(Items listed in a dataset)
=== Begin Enclosure ===

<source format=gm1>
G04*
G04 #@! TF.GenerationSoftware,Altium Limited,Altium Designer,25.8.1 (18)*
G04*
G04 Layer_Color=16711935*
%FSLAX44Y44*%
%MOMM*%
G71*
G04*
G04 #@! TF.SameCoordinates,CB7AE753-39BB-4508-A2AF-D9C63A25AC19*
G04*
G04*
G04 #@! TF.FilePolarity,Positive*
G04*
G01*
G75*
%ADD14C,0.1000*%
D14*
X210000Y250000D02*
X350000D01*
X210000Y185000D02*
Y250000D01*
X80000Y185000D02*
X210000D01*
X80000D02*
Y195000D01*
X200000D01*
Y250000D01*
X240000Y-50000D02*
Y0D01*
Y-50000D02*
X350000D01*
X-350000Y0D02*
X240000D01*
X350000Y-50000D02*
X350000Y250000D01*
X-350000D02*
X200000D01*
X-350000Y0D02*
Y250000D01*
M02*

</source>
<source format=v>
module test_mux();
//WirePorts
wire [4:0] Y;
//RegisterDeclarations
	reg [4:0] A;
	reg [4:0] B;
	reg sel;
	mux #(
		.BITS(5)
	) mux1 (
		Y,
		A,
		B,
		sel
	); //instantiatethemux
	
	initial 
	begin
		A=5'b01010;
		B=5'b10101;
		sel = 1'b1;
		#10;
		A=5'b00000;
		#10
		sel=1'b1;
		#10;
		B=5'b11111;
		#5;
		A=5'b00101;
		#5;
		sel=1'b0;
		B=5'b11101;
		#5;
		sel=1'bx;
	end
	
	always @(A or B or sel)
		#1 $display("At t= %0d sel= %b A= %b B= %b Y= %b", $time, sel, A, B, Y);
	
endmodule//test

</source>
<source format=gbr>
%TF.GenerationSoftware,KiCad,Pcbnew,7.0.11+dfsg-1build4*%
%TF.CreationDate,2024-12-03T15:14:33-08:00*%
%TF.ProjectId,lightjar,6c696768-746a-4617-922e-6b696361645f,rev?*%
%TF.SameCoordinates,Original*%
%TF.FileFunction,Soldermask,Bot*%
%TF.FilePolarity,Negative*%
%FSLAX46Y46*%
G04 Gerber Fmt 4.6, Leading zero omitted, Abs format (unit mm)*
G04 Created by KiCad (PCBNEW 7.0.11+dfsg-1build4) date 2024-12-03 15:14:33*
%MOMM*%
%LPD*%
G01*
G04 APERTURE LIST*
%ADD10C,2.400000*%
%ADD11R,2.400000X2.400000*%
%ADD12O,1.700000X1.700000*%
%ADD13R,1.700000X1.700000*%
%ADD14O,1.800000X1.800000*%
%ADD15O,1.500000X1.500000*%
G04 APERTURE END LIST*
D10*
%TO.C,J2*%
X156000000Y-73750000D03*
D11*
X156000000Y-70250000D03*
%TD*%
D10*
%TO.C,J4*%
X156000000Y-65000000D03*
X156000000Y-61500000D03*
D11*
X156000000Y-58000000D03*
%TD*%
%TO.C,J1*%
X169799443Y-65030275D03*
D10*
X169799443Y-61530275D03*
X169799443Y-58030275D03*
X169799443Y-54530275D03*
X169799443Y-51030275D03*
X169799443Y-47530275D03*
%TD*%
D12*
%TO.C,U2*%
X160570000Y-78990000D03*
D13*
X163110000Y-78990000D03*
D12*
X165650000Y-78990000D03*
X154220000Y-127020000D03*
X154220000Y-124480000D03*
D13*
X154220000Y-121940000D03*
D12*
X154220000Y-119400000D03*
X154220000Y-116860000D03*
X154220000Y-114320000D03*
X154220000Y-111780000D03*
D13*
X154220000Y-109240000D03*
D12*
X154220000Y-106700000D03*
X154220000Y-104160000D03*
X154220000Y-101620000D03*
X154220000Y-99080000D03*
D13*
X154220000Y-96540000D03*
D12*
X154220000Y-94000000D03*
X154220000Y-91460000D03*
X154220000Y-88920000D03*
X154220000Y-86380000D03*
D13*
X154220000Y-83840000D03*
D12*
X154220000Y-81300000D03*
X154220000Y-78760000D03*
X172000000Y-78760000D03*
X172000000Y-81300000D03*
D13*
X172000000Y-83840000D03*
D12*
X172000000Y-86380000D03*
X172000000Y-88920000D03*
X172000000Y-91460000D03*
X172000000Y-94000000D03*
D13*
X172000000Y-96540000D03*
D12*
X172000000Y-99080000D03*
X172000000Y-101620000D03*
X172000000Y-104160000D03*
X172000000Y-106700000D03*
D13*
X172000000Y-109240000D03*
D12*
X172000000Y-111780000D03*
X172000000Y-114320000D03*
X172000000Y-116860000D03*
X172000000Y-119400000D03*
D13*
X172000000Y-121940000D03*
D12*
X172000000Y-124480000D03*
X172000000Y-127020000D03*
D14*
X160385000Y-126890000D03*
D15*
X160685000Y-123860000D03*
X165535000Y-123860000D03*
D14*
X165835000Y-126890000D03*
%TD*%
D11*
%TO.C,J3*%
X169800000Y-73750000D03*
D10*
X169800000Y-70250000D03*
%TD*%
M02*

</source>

=== End Enclosure ===
=== Begin Enclosure ===

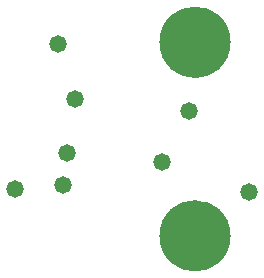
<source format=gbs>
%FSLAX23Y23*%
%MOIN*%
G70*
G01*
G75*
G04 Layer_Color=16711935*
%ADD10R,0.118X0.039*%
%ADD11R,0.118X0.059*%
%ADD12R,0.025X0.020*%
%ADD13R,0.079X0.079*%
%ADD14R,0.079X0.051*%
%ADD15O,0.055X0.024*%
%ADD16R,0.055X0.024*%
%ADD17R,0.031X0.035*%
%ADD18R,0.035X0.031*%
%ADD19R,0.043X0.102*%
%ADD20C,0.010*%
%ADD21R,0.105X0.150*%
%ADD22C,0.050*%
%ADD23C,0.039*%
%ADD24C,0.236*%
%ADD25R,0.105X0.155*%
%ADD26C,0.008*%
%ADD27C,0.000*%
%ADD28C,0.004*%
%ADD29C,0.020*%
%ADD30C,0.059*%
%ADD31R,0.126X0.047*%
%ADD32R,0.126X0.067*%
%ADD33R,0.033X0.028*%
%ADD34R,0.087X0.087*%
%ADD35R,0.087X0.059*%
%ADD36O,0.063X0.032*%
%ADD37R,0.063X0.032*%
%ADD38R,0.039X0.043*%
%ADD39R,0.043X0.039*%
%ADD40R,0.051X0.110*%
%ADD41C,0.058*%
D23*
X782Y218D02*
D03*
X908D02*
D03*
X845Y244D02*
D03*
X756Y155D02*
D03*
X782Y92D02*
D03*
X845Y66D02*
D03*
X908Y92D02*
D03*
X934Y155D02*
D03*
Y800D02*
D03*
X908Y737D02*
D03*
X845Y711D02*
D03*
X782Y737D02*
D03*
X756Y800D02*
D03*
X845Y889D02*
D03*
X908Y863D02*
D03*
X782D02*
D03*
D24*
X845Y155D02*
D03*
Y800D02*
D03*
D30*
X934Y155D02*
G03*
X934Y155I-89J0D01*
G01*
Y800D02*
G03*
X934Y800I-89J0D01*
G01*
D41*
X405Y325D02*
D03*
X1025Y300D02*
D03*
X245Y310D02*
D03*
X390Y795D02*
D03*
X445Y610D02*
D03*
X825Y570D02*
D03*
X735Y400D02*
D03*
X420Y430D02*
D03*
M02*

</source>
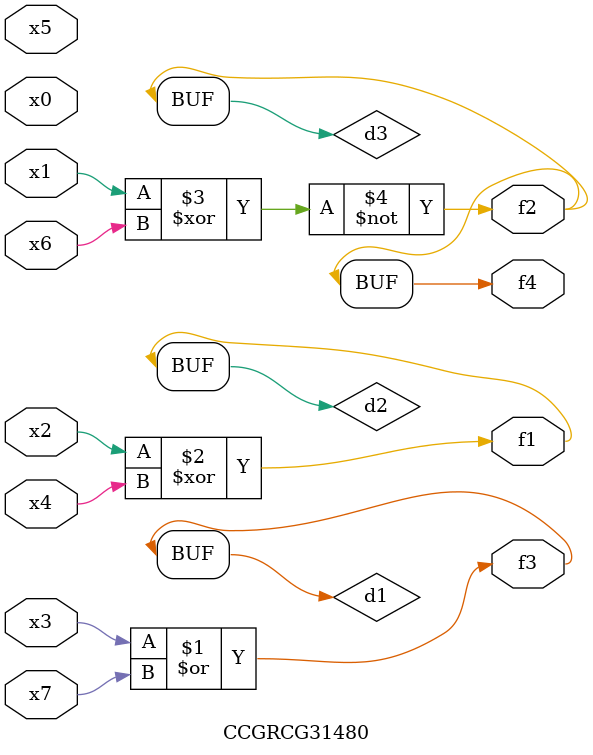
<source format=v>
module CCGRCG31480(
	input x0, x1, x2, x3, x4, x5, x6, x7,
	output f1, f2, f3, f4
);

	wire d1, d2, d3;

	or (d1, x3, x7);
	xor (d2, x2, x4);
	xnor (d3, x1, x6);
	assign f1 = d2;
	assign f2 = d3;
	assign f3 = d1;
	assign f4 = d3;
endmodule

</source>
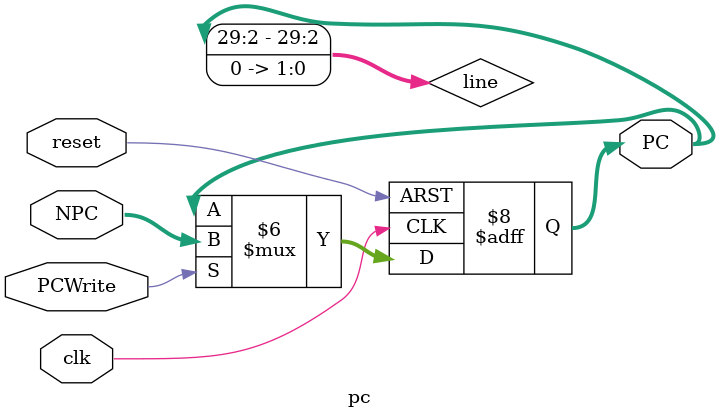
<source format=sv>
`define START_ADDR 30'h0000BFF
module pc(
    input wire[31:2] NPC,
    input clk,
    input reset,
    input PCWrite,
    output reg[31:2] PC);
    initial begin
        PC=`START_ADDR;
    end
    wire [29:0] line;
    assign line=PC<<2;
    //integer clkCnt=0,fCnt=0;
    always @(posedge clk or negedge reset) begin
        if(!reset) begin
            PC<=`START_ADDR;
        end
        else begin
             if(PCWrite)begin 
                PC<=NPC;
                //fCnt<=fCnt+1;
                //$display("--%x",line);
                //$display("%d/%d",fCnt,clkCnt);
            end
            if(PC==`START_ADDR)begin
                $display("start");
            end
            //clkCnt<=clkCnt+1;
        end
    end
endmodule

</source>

=== End Enclosure ===

● WHAT TO WORK ON
Please transcribe exactly the lines above from the line that has "X-350000D02*" up to and including the line that has "always @(A or B or sel)"; no other line belongs in the answer.

● ANSWER TO THE EXERCISE
X-350000D02*
X200000D01*
X-350000Y0D02*
Y250000D01*
M02*

</source>
<source format=v>
module test_mux();
//WirePorts
wire [4:0] Y;
//RegisterDeclarations
	reg [4:0] A;
	reg [4:0] B;
	reg sel;
	mux #(
		.BITS(5)
	) mux1 (
		Y,
		A,
		B,
		sel
	); //instantiatethemux
	
	initial 
	begin
		A=5'b01010;
		B=5'b10101;
		sel = 1'b1;
		#10;
		A=5'b00000;
		#10
		sel=1'b1;
		#10;
		B=5'b11111;
		#5;
		A=5'b00101;
		#5;
		sel=1'b0;
		B=5'b11101;
		#5;
		sel=1'bx;
	end
	
	always @(A or B or sel)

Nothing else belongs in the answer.